Multivariate Linear Regression in Matlab Programming
Large, high-dimensional data sets are common in the new age of computer-based
instrumentation and electronic data storage. High-dimensional data present much more challenges
for statistical visualization, analysis, and modeling. Data visualization, of course, is
impossible after a few dimensions. As a result, pattern recognition, data preprocessing, and
model selection should rely heavily on numerical methods.
A basic challenge in high-dimensional data analysis is the so-called curse of dimensionality.
Observations in a high-dimensional space are truly sparser and less representative than those in
a low-dimensional space. In higher dimensions, data over-represent the edges of a sample
distribution, because the regions of higher-dimensional space have the majority of their volume
near the surface.
Often, many of the dimensions in a data set have the measured features are not
useful in creating a model. Features may be irrelevant or redundant. Regression and
classification algorithms may take large amounts of storage and computation time to compute raw
data, and even if the algorithms are successful the resulting models may contain an
incomprehensible large number of terms.
Because of these challenges, multivariate statistical methods generally begin with
some type of dimension reduction, in which data are shown by points in a lower-dimensional
space. Dimension reduction is the target of the methods presented in this section. Dimension
reduction often points to simpler models and fewer measured variables, with consequent benefits
when measurements are expensive and visualization is important. MATLAB gives us these functions
to make our work easier.
beta = mvregress(X,Y)
beta = mvregress(X,Y,Name,Value)
[beta,Sigma] = mvregress(___)>
[beta,Sigma,E,CovB,logL] = mvregress(___)
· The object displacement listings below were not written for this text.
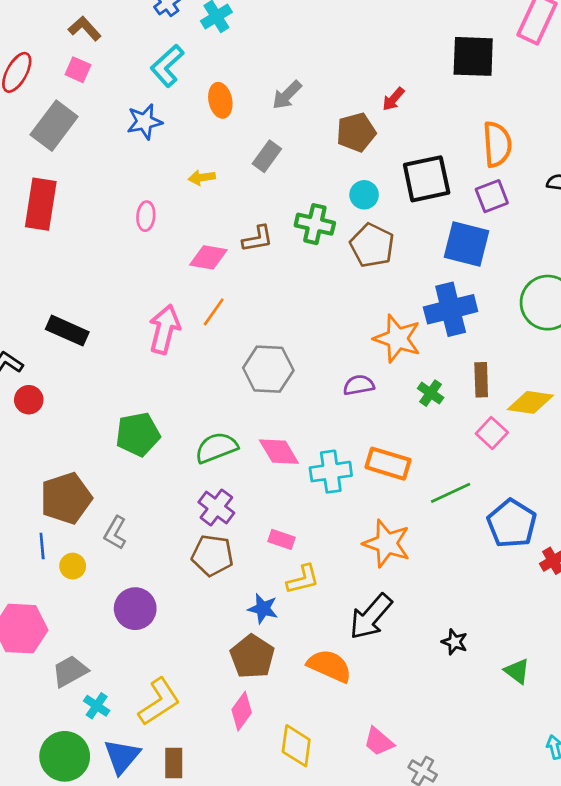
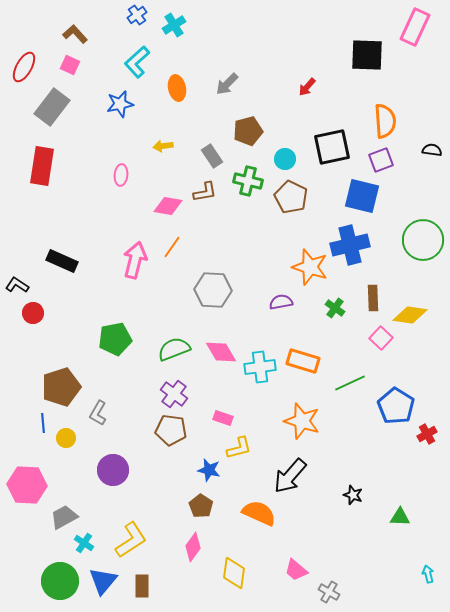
brown pentagon: (356, 132) -> (248, 131), moved
gray rectangle: (267, 156) -> (212, 156), moved, turned -70
brown pentagon: (252, 657) -> (201, 506), size x0.7
green triangle: (517, 671) -> (400, 517), turned -35

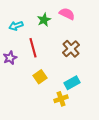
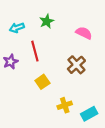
pink semicircle: (67, 14) -> (84, 33), moved
brown cross: (71, 49) -> (76, 65), moved
cyan rectangle: (72, 83) -> (89, 114), moved

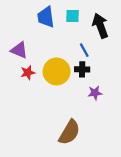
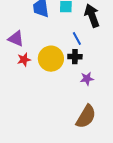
brown semicircle: (69, 132) -> (86, 117), moved

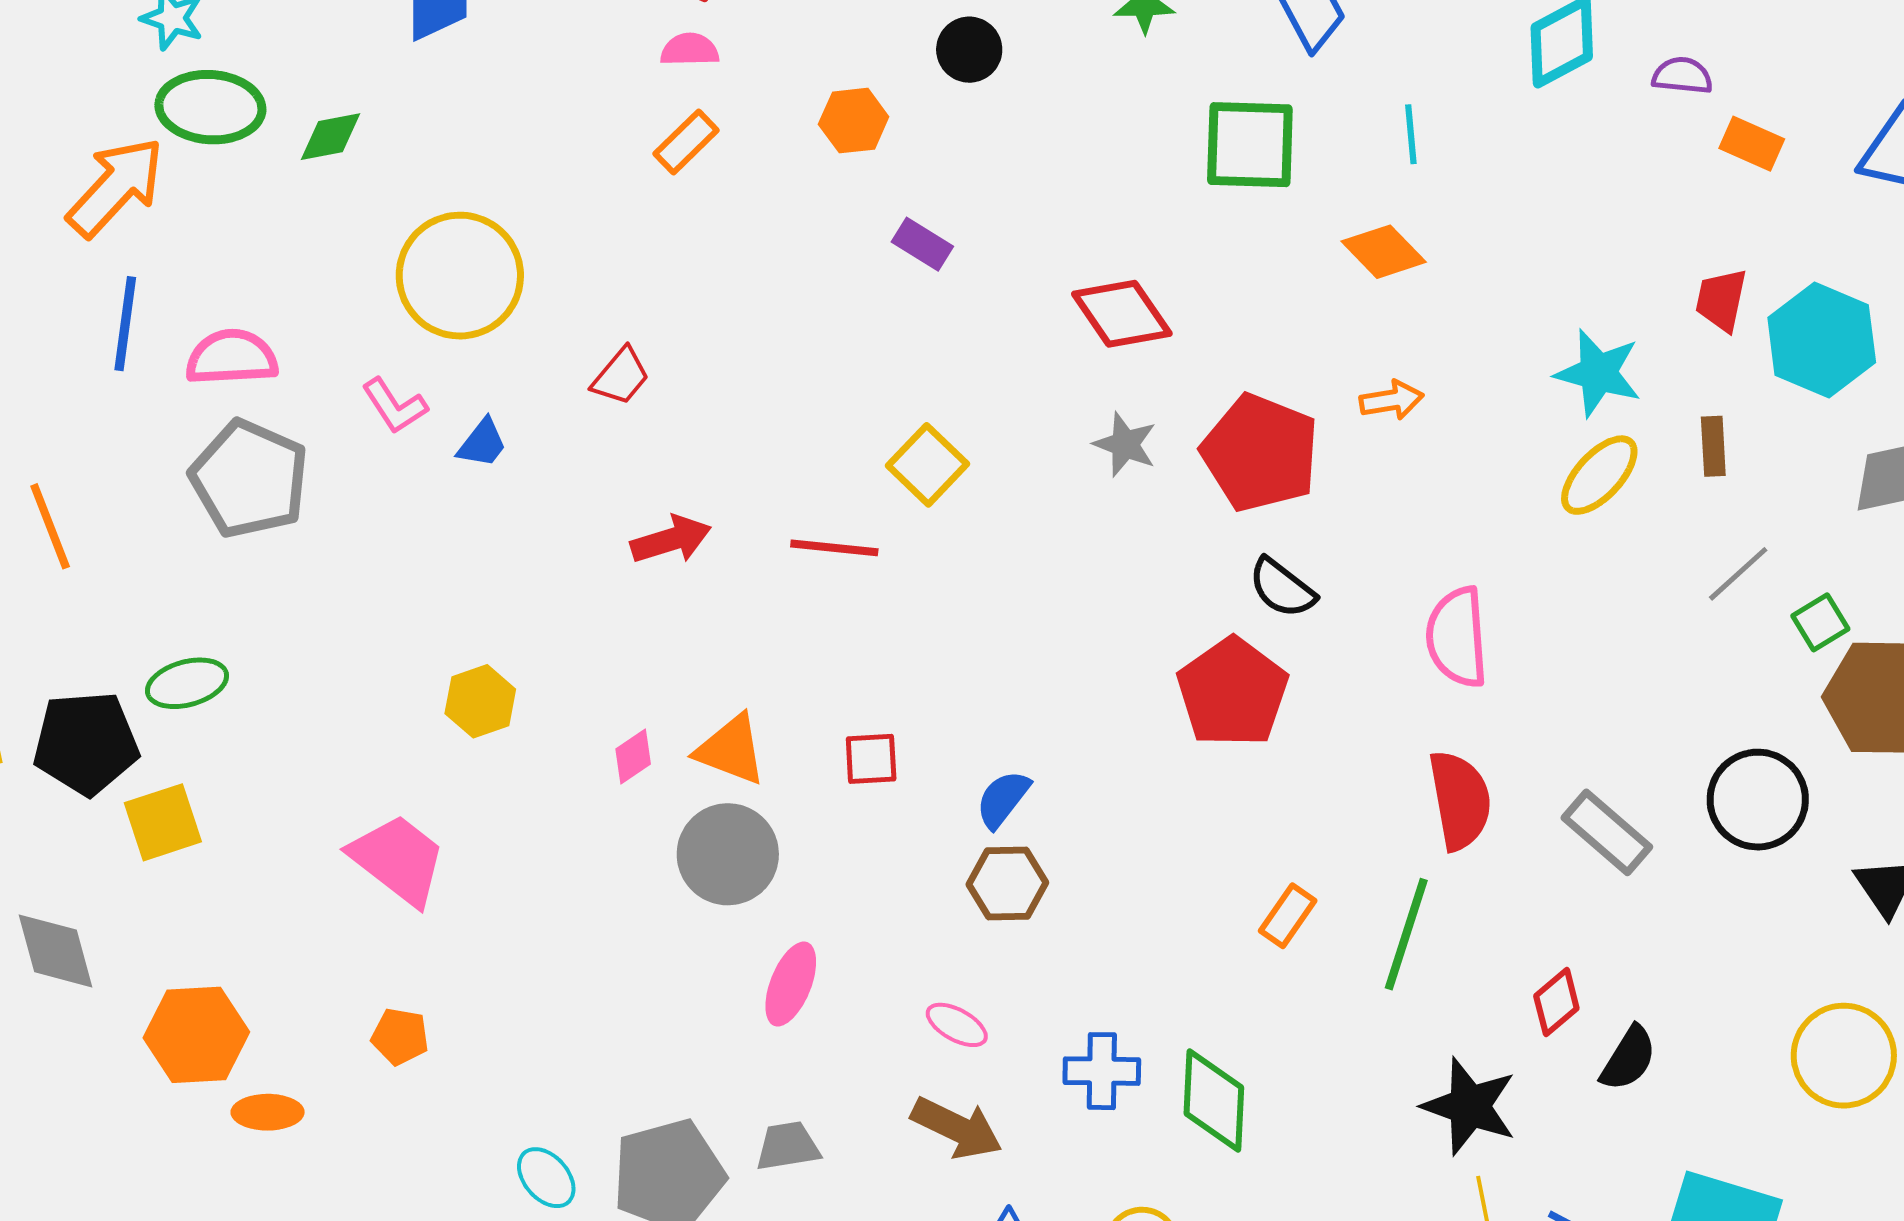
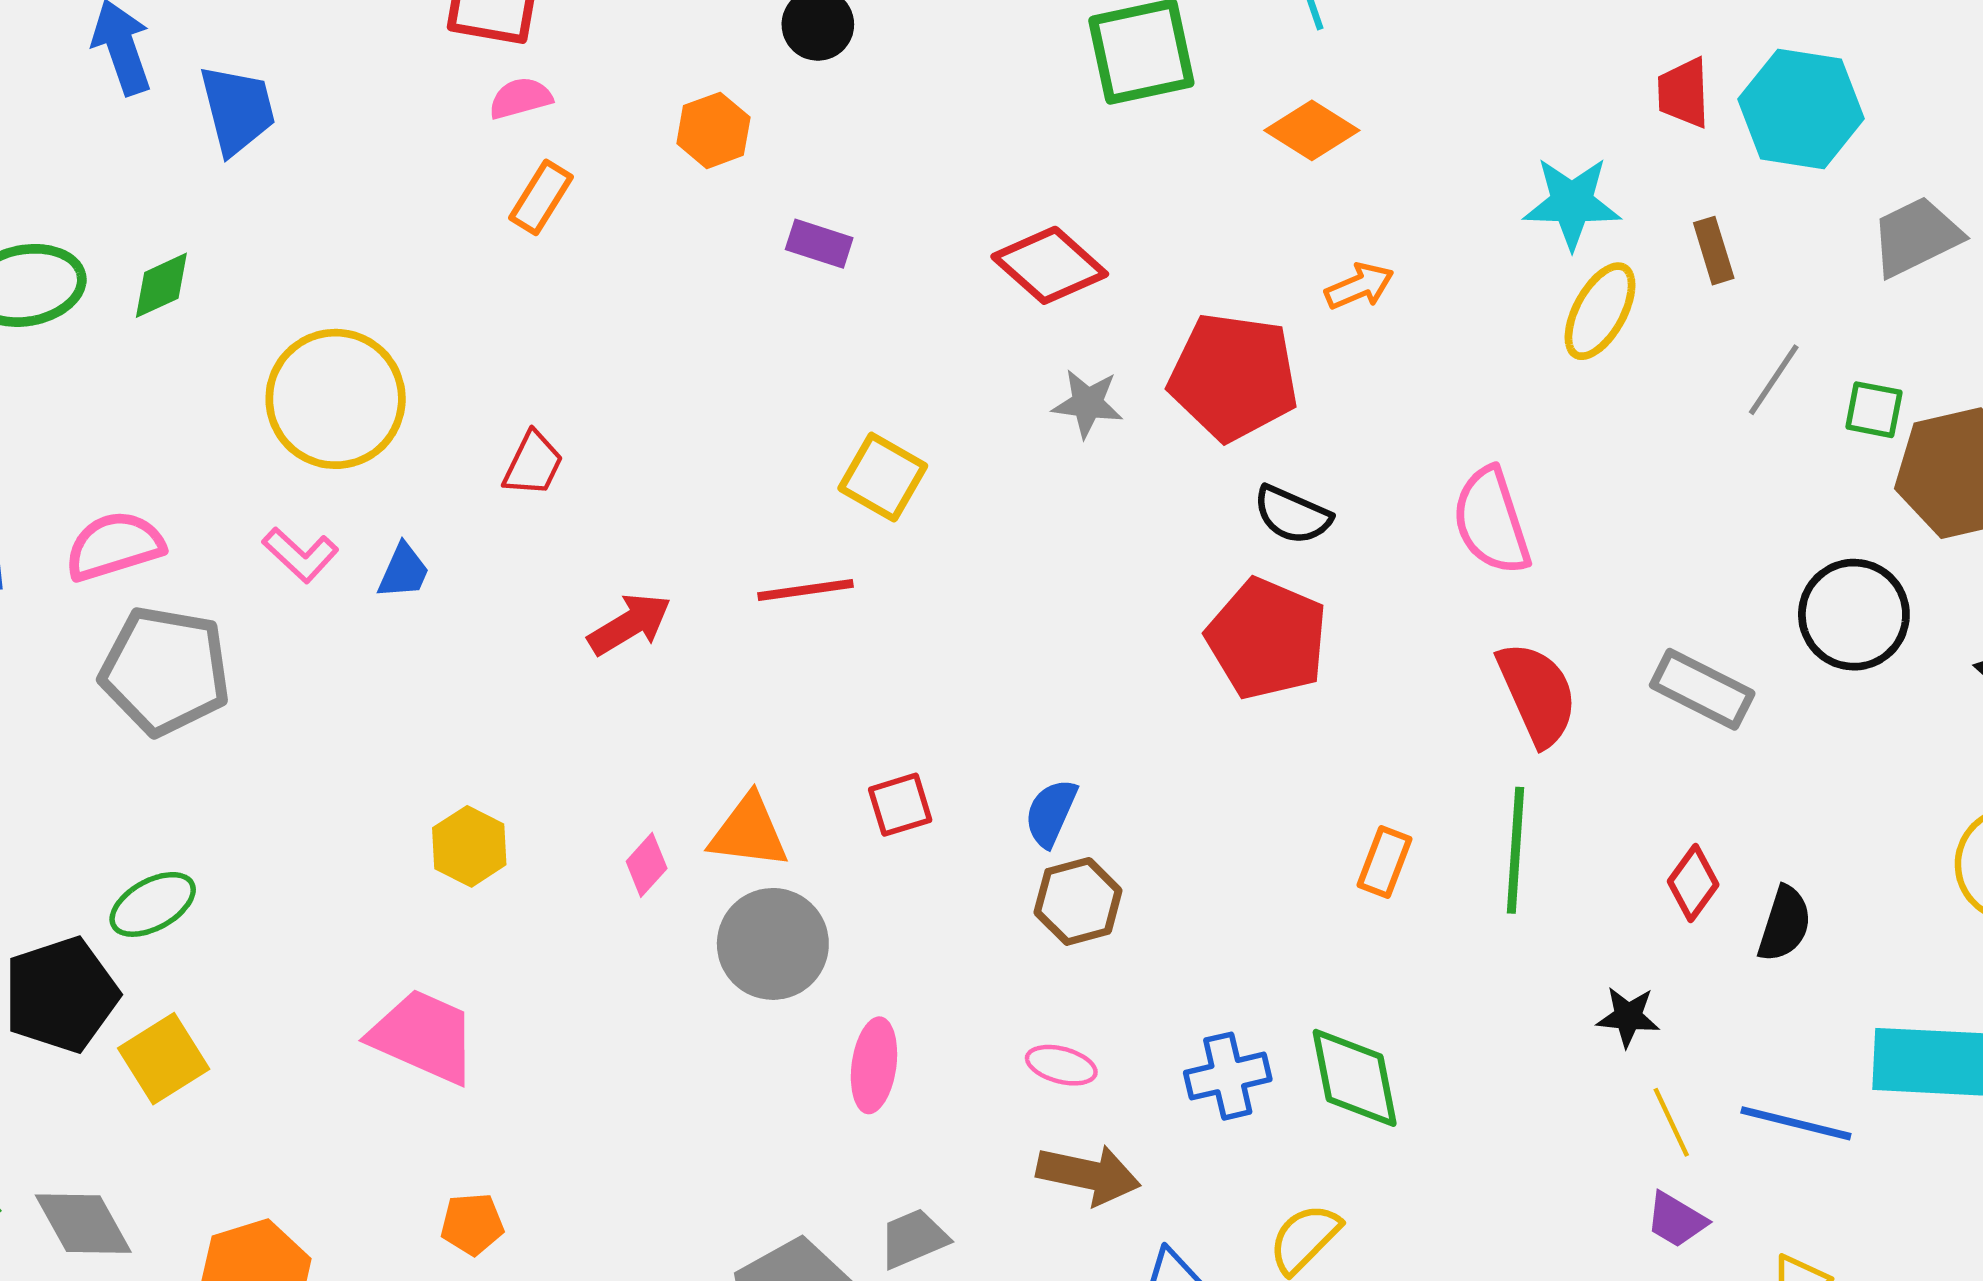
green square: (1820, 622) -> (1874, 410), turned -34
black star: (1469, 1106) -> (1628, 1017), size x0.6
beta = mvregress(X,Y)this function returns the estimated coefficients for a multivariate normal
regression of the d-dimensional responses in Y on the design matrices in X.
beta = mvregress(X,Y,Name,Value) this function returns the estimated coefficients using
additional options specified by one or more name-value pair arguments
[beta,Sigma] = mvregress(___) this function also returns the estimated d-by-d
variance-covariance matrix of Y, using any of the input arguments from the previous syntaxes.
[beta,Sigma,E,CovB,logL] = mvregress(___) this function also returns a matrix of residuals E,
estimated variance-covariance matrix of the regression coefficients CovB, and the value of the
log likelihood objective function after the last iteration logL.